ASSIGNMENT ▸ Search the records for "product". Copy every line where it appears.

──────── DATA SUPPLIED ────────

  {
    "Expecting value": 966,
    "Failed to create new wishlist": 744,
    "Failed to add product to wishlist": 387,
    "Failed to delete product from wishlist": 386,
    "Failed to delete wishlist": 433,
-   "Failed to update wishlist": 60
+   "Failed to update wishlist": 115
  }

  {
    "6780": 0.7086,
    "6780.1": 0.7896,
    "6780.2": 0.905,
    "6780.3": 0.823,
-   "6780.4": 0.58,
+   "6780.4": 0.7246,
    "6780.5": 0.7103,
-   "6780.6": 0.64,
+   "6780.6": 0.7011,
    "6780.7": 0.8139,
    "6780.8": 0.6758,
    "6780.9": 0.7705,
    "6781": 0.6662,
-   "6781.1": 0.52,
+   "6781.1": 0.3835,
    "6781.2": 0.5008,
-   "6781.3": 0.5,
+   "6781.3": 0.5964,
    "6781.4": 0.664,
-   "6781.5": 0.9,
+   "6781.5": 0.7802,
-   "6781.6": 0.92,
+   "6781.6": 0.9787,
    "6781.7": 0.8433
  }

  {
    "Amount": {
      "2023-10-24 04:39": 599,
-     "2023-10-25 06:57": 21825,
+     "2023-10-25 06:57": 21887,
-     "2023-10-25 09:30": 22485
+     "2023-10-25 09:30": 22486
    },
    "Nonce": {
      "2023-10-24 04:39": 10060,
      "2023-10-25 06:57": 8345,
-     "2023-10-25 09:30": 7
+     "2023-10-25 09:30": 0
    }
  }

────────
──────── DATA SUPPLIED ────────

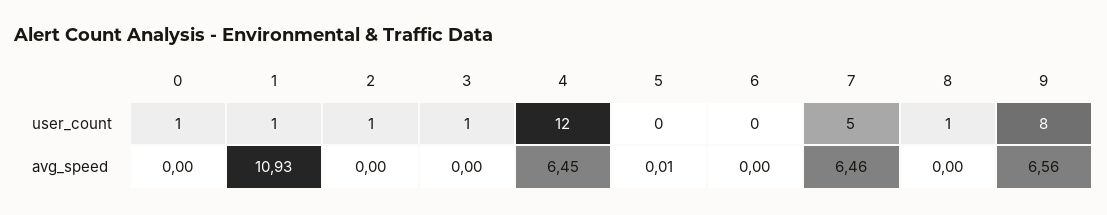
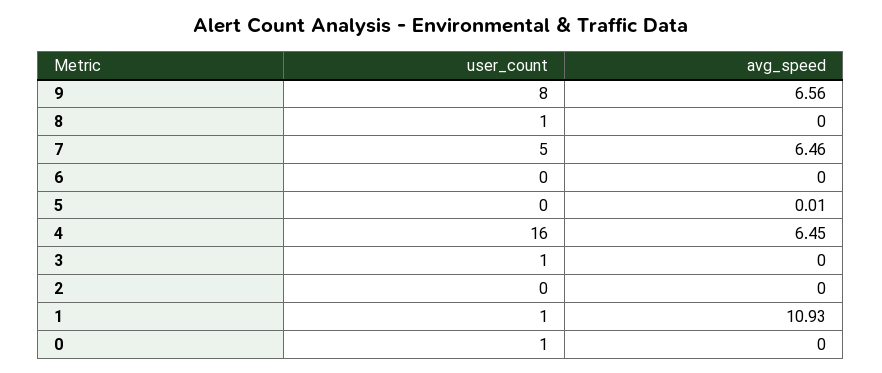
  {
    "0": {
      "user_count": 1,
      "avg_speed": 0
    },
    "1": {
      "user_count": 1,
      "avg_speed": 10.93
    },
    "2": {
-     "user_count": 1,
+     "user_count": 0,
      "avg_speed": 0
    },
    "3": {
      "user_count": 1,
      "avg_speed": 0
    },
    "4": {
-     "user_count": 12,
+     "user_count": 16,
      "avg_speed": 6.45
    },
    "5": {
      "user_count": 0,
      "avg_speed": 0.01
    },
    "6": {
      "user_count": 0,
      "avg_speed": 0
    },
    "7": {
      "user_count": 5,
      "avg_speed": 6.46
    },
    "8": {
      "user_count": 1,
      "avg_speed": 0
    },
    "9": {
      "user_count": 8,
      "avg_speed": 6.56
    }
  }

────────
──────── DATA SUPPLIED ────────

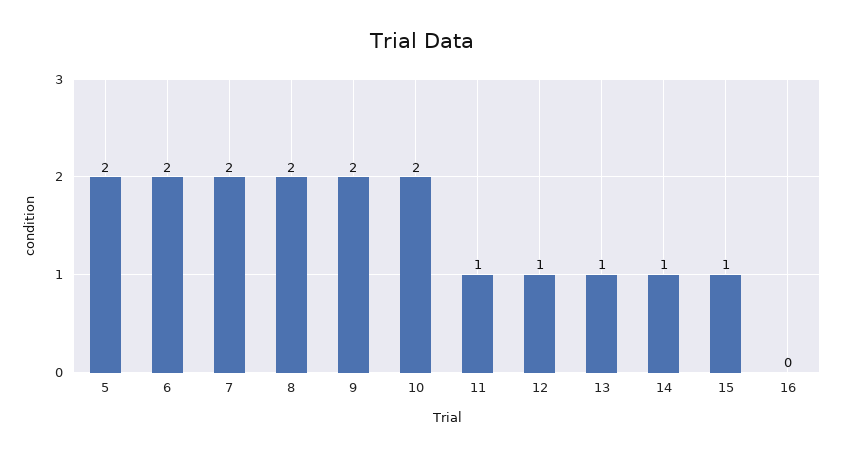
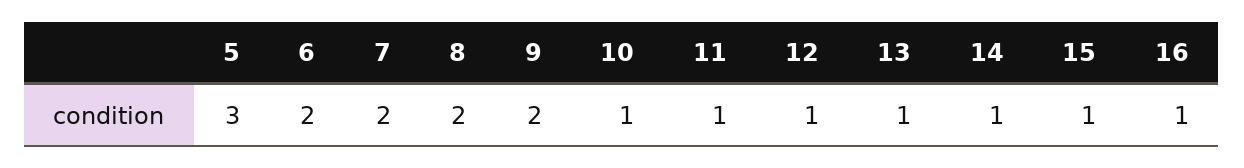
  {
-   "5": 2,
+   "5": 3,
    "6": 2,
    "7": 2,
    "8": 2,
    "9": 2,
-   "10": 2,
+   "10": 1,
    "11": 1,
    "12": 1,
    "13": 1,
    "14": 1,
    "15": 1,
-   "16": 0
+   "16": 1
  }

────────

YOUR SOLUTION ▸
    "Failed to add product to wishlist": 387,
    "Failed to delete product from wishlist": 386,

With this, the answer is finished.